The story begins in the 1970s, when the wife of a former Choate teacher offered the desk to the school. Choate turned down the offer, knowing the desk wasn't authentic: The style of desk wasn't in use during the time Kennedy attended, from 1931 to 1935.

The woman then donated the desk to the museum.

Meanwhile, Kennedy's former roommate at Choate wrote to the museum's then-director, Dave Powers, in 1977 assuring him the desk belonged to his boyhood friend.

"There is no question in my mind that this was Jack's desk," Lem Billings wrote, adding that Kennedy carved his initials in everything.

The desk went on display.

But in 1993, Lee Sylvester, Choate's archivist at the time, told the museum the desk certainly was not Kennedy's.

Sylvester wrote in a letter to the library, "We should have taken the thing when it was offered to us and burnt it on the spot!"

A library official replied that the desk was in storage and would not be displayed again.

But in November the desk re-emerged, with museum officials saying it was among items never before displayed. Donald emailed museum curator Stacey Bredhoff.

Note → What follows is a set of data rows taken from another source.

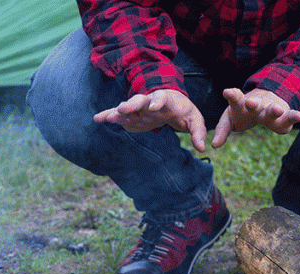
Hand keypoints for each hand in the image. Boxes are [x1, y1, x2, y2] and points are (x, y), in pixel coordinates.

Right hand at [94, 89, 209, 151]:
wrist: (171, 105)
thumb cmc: (183, 111)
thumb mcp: (195, 119)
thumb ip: (198, 132)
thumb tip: (202, 148)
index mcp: (166, 100)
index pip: (161, 99)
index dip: (157, 102)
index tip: (154, 106)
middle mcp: (150, 101)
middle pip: (140, 100)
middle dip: (131, 104)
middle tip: (123, 108)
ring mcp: (139, 108)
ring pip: (127, 108)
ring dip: (117, 111)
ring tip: (107, 116)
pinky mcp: (131, 116)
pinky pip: (118, 115)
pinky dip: (108, 115)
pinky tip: (97, 118)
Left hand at [212, 88, 299, 147]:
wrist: (267, 100)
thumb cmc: (243, 113)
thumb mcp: (230, 119)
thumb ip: (222, 131)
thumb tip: (213, 146)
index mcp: (241, 104)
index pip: (235, 100)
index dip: (232, 96)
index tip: (227, 91)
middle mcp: (256, 104)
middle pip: (254, 104)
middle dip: (253, 103)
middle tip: (250, 103)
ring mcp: (270, 109)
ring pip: (272, 109)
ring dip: (273, 110)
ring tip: (276, 110)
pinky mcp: (283, 118)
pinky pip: (288, 118)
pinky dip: (294, 116)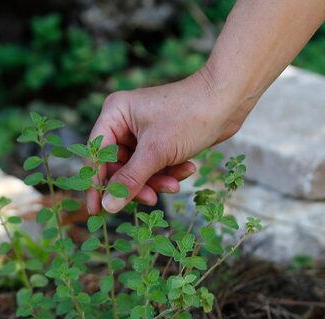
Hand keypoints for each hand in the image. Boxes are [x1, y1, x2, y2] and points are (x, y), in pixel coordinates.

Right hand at [87, 69, 247, 213]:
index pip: (96, 156)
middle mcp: (124, 122)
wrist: (229, 99)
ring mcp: (142, 131)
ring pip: (138, 169)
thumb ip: (129, 181)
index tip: (96, 211)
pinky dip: (168, 172)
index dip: (96, 185)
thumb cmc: (190, 116)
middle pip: (118, 167)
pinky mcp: (160, 139)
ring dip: (156, 181)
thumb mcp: (156, 152)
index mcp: (114, 115)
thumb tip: (107, 206)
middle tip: (152, 199)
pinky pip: (155, 165)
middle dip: (137, 184)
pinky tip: (187, 169)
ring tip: (175, 184)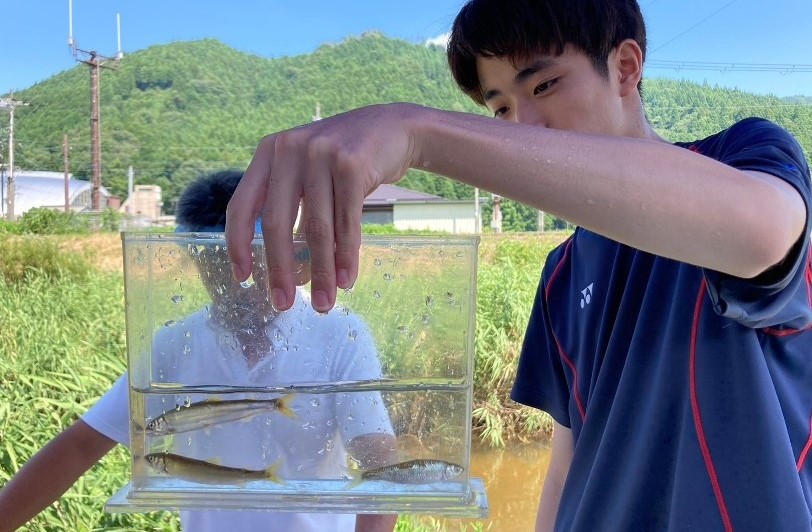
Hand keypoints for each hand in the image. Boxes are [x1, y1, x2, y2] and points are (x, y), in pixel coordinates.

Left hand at [226, 103, 420, 312]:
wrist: (394, 128)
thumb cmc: (346, 160)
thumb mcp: (308, 170)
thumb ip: (291, 206)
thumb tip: (288, 270)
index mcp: (270, 153)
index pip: (241, 205)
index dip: (237, 244)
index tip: (242, 278)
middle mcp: (289, 150)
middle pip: (276, 223)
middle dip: (279, 270)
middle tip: (282, 303)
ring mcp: (321, 155)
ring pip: (316, 228)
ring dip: (320, 272)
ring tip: (323, 302)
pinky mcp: (352, 165)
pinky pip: (346, 223)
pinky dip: (346, 256)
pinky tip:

Bredhoff said the desk's history was news to the museum's staff. They weren't aware of the 1993 correspondence, and the person who replied to the letter no longer works at the museum. Even veteran staff members didn't recall the desk having been on display.

"We weren't 100 percent sure," Bredhoff said. "What we said in the exhibit is that it was believed to have been used by JFK."

But the desk's style - not in use until the 1940s - cast doubt on it being Kennedy's, she said.

The museum has since updated the description that accompanies the desk. It says, "The desk, which comes from Choate, is presented here to evoke Jack's life as a high school student." The letters about it are now on file at the museum.

"I'm glad it wasn't burned for kindling," Bredhoff said. "It's still from the place where he spent time and it helps to tell a little more about his story."